_Zu prüfender Text:_
--------------------------------------------------

Dann kannste nix machen, leider    

Wie bereits andere geschrieben haben muß dein Steuersatz korrekt eingestellt sein, darf deine Nabe kein Spiel haben, ...


----------



## Dirkinho (11. Oktober 2007)

Moin,

versuch mal die Bremsleitung mit einem Kabelbinder möglichst nah an der Bremse zu befestigen. wirst sehen, das reduziert das Rubbeln deutlich. siehe folgenden Thread:

http://www.mtb-news.de/forum/showthread.php?t=270749&page=7&highlight=formula+rubbelt

Habe ne Formula und den gleichen Effekt. Falls der link nicht geht, gib in die Suchfunktion "Formula 24  vibriert" ein!

Viel Erfolg!


----------



## tnohoe (16. Oktober 2007)

Hallo Zusammen,

hatte das gleiche Problem an meinem Torque Limited hinten. Das Ruckeln war so stark , daß es fast zum Sturz führte.  Bremsbelagwechsel ohne Erfolg,  war'n richtiges ABS Gefühl.
Ursache :  Unterschiedliche Reibkoeffiziente bei der Scheibe.  
Canyon hat die Scheibe auf Garantie getauscht. 
Problem beseitigt !

Grüße Zusammen 
Gerd


----------

--------------------------------------------------

_Bereitgestelltes Material:_
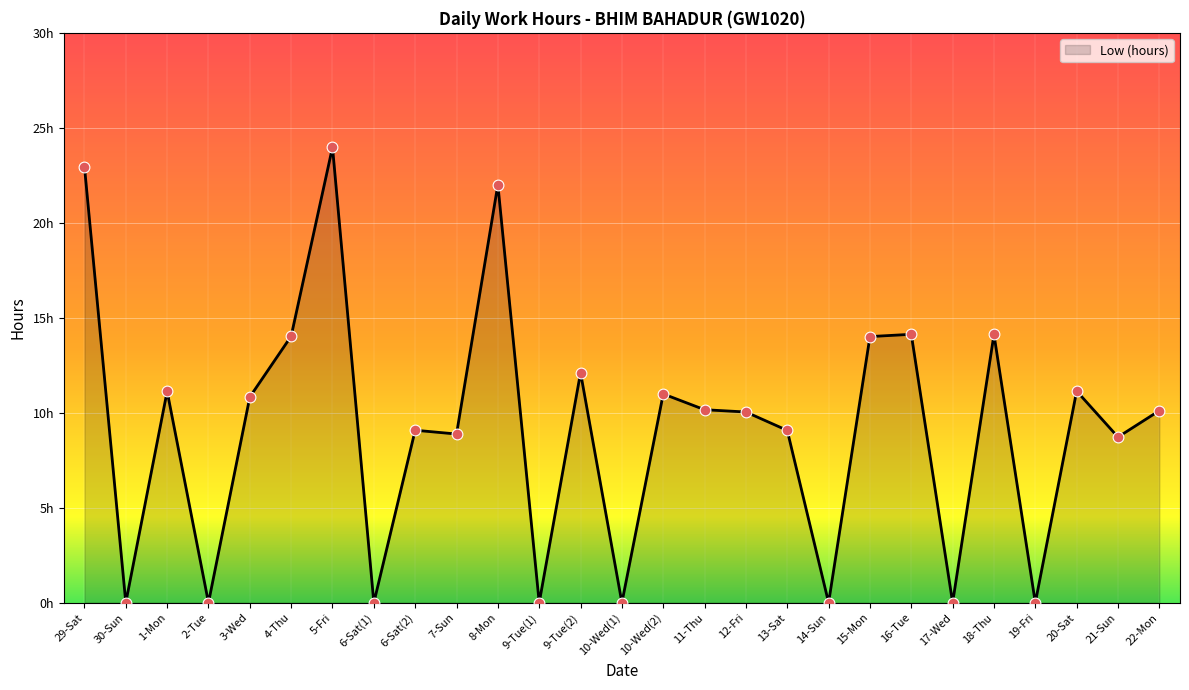

Which has a higher value, 30-Sun or 17-Wed?

30-Sun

--------------------------------------------------

_Auftrag:_ Schreiben Sie den oben stehenden Text über rubbelnde Scheibenbremsen vollständig und wortgetreu ab.

_Antwortfeld:_
Dann kannste nix machen, leider    

Wie bereits andere geschrieben haben muß dein Steuersatz korrekt eingestellt sein, darf deine Nabe kein Spiel haben, ...


----------



## Dirkinho (11. Oktober 2007)

Moin,

versuch mal die Bremsleitung mit einem Kabelbinder möglichst nah an der Bremse zu befestigen. wirst sehen, das reduziert das Rubbeln deutlich. siehe folgenden Thread:

http://www.mtb-news.de/forum/showthread.php?t=270749&page=7&highlight=formula+rubbelt

Habe ne Formula und den gleichen Effekt. Falls der link nicht geht, gib in die Suchfunktion "Formula 24  vibriert" ein!

Viel Erfolg!


----------



## tnohoe (16. Oktober 2007)

Hallo Zusammen,

hatte das gleiche Problem an meinem Torque Limited hinten. Das Ruckeln war so stark , daß es fast zum Sturz führte.  Bremsbelagwechsel ohne Erfolg,  war'n richtiges ABS Gefühl.
Ursache :  Unterschiedliche Reibkoeffiziente bei der Scheibe.  
Canyon hat die Scheibe auf Garantie getauscht. 
Problem beseitigt !

Grüße Zusammen 
Gerd


----------